Another thought occurred to me about John Hick’s pluralism hypothesis: that it risks introducing a moralistic distortion into religion. Since, for Hick, religion is primarily a practical rather than a cognitive enterprise (because the Real in itself eludes our cognitive abilities), the criteria by which he judges religion are primarily moral ones. Religions are vehicles for moving from self-centeredness to Reality-centeredness, where that largely means being more compassionate, etc.

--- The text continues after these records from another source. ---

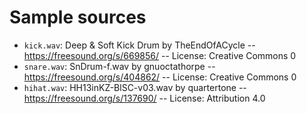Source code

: # Sample sources

* `kick.wav`: Deep & Soft Kick Drum by TheEndOfACycle -- https://freesound.org/s/669856/ -- License: Creative Commons 0
* `snare.wav`: SnDrum-f.wav by gnuoctathorpe -- https://freesound.org/s/404862/ -- License: Creative Commons 0
* `hihat.wav`: HH13inKZ-BlSC-v03.wav by quartertone -- https://freesound.org/s/137690/ -- License: Attribution 4.0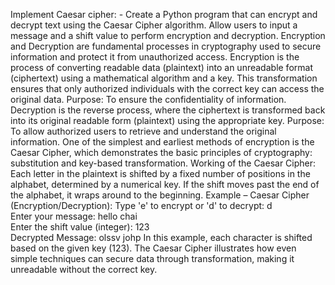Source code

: Implement Caesar cipher: - Create a Python program that can encrypt and decrypt text using the Caesar Cipher algorithm. Allow users to input a message and a shift value to perform encryption and decryption.
Encryption and Decryption are fundamental processes in cryptography used to secure information and protect it from unauthorized access.
Encryption is the process of converting readable data (plaintext) into an unreadable format (ciphertext) using a mathematical algorithm and a key. This transformation ensures that only authorized individuals with the correct key can access the original data.
Purpose: To ensure the confidentiality of information.
Decryption is the reverse process, where the ciphertext is transformed back into its original readable form (plaintext) using the appropriate key.
Purpose: To allow authorized users to retrieve and understand the original information.
One of the simplest and earliest methods of encryption is the Caesar Cipher, which demonstrates the basic principles of cryptography: substitution and key-based transformation.
Working of the Caesar Cipher:
Each letter in the plaintext is shifted by a fixed number of positions in the alphabet, determined by a numerical key. If the shift moves past the end of the alphabet, it wraps around to the beginning.
Example – Caesar Cipher (Encryption/Decryption):
Type 'e' to encrypt or 'd' to decrypt: d  
Enter your message: hello chai  
Enter the shift value (integer): 123  
Decrypted Message: olssv johp
In this example, each character is shifted based on the given key (123). The Caesar Cipher illustrates how even simple techniques can secure data through transformation, making it unreadable without the correct key.
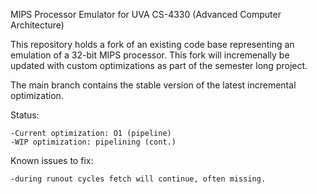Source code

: MIPS Processor Emulator for UVA CS-4330 (Advanced Computer Architecture)

  This repository holds a fork of an existing code base representing an emulation of a 32-bit MIPS processor. This fork will incremenally be updated with custom optimizations as part of the semester long project.

The main branch contains the stable version of the latest incremental optimization.

Status:

    -Current optimization: O1 (pipeline)
    -WIP optimization: pipelining (cont.)

Known issues to fix:

    -during runout cycles fetch will continue, often missing.
    
  

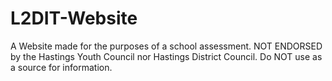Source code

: # L2DIT-Website
A Website made for the purposes of a school assessment. NOT ENDORSED by the Hastings Youth Council nor Hastings District Council. Do NOT use as a source for information.
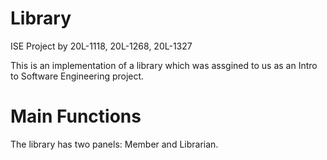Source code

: # Library
ISE Project by 20L-1118, 20L-1268, 20L-1327

This is an implementation of a library which was assgined to us as an Intro to Software Engineering project.

# Main Functions

The library has two panels: Member and Librarian.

But Christianity, at least, isn’t primarily about “being moral.” It’s primarily about a loving, personal God that longs to be in relationship with his creation. Because human sin disrupts that relationship, morality has a role, but it’s a subordinate one (and, in itself, insufficient for restoring the divine-human relationship). The primary story is that of God’s self-bestowal on creation–in creating all that is and calling it good, in the calling of the patriarchs, in the liberation of Israel, and in the conjoining of the divine and the creaturely in Jesus–not human efforts to be more moral.

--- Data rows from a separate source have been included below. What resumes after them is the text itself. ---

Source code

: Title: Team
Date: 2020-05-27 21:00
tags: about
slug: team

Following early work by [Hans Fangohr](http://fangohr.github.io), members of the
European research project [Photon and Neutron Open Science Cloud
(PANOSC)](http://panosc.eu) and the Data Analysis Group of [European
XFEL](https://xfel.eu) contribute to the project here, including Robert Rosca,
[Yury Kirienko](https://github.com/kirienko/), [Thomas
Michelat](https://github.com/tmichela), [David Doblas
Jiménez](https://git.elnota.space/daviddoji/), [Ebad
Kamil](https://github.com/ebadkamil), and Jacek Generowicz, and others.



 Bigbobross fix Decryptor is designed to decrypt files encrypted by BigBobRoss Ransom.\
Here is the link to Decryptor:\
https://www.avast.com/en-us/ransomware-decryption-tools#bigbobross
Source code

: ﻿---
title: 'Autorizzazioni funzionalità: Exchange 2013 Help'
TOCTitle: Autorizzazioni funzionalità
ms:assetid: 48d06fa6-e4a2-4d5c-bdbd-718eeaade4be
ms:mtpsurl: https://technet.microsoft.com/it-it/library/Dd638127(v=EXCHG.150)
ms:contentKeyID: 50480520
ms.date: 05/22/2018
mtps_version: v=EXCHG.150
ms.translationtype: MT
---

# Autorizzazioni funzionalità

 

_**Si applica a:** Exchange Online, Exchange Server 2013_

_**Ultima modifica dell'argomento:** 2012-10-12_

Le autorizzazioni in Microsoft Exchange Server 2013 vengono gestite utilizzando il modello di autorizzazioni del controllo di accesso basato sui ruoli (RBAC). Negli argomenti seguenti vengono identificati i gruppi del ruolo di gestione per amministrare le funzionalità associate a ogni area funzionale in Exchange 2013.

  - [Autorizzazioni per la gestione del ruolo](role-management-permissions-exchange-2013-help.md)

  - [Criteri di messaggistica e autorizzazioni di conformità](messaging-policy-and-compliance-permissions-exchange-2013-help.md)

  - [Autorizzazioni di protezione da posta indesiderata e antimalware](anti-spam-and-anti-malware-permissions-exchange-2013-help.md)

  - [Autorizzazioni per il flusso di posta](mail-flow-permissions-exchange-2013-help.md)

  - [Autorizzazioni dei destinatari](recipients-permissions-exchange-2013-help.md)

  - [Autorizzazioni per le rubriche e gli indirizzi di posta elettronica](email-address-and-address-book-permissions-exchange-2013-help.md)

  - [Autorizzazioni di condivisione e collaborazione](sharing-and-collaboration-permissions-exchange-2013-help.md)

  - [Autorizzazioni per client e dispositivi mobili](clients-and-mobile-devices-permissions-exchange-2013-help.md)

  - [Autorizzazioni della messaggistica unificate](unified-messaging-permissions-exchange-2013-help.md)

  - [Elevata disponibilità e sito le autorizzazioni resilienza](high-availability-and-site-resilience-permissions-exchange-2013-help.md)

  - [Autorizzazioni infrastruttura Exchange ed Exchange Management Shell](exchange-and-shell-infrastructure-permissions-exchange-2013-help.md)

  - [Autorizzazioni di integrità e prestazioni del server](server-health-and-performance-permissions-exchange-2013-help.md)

Because Hick has prescinded from the particulars of the Christian story, though, he is left with little choice but to make the subordinate theme of morality central to religion. He’s hardly alone in this, since many people seem to think that the purpose of religion is to make people “good.” But, from a Christian perspective at least, that is really to miss the point–which is the overflowing love and grace of God. Ironically, then, Hick’s position ends up being more human-centered than Reality-centered, since the focus is on our moral self-improvement instead of on God.